Your response should consist solely of the lines from the one containing "rechazarlas todas o" through the end of the data, copied exactly.
===
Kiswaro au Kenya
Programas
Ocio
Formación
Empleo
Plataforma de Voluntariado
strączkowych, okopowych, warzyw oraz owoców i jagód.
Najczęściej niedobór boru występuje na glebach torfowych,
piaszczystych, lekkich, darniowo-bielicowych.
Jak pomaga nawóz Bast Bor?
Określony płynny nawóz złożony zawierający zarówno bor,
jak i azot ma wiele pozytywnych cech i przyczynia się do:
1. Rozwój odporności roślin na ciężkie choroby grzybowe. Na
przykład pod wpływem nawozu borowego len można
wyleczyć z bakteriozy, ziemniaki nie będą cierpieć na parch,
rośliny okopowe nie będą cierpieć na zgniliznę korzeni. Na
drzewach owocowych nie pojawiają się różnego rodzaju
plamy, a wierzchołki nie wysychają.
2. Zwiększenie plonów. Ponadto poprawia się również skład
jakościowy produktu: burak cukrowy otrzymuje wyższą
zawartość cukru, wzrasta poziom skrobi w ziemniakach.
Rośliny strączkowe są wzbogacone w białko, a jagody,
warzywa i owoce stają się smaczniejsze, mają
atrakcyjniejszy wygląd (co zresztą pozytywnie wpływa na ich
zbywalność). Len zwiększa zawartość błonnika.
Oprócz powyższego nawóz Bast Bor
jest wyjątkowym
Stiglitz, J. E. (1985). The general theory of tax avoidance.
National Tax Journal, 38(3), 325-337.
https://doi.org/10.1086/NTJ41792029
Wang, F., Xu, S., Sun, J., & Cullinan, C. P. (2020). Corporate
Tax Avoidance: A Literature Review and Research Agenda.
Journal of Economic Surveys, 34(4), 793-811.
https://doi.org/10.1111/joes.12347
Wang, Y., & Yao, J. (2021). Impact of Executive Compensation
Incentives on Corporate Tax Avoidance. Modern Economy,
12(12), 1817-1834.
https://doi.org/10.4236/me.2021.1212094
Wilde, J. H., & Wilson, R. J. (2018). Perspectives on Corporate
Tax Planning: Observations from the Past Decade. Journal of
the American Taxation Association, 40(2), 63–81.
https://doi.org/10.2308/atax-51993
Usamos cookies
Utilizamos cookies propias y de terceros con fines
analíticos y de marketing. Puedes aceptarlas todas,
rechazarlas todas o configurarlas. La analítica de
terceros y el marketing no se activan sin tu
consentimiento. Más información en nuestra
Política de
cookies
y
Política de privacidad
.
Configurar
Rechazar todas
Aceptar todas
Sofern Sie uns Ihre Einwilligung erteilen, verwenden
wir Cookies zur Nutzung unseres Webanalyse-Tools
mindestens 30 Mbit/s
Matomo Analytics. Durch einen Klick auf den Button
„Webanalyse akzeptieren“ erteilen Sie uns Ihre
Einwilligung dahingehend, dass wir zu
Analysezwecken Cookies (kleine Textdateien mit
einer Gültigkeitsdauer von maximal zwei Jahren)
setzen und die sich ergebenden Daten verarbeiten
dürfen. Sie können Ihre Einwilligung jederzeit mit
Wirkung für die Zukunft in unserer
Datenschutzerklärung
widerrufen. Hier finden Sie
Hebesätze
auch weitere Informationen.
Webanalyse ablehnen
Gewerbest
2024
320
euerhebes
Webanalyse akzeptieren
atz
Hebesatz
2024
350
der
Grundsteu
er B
===
Exercise answer >>
rechazarlas todas o configurarlas. La analítica de
terceros y el marketing no se activan sin tu
consentimiento. Más información en nuestra
Política de
cookies
y
Política de privacidad
.
Configurar
Rechazar todas
Aceptar todas
Sofern Sie uns Ihre Einwilligung erteilen, verwenden
wir Cookies zur Nutzung unseres Webanalyse-Tools
mindestens 30 Mbit/s
Matomo Analytics. Durch einen Klick auf den Button
„Webanalyse akzeptieren“ erteilen Sie uns Ihre
Einwilligung dahingehend, dass wir zu
Analysezwecken Cookies (kleine Textdateien mit
einer Gültigkeitsdauer von maximal zwei Jahren)
setzen und die sich ergebenden Daten verarbeiten
dürfen. Sie können Ihre Einwilligung jederzeit mit
Wirkung für die Zukunft in unserer
Datenschutzerklärung
widerrufen. Hier finden Sie
Hebesätze
auch weitere Informationen.
Webanalyse ablehnen
Gewerbest
2024
320
euerhebes
Webanalyse akzeptieren
atz
Hebesatz
2024
350
der
Grundsteu
er B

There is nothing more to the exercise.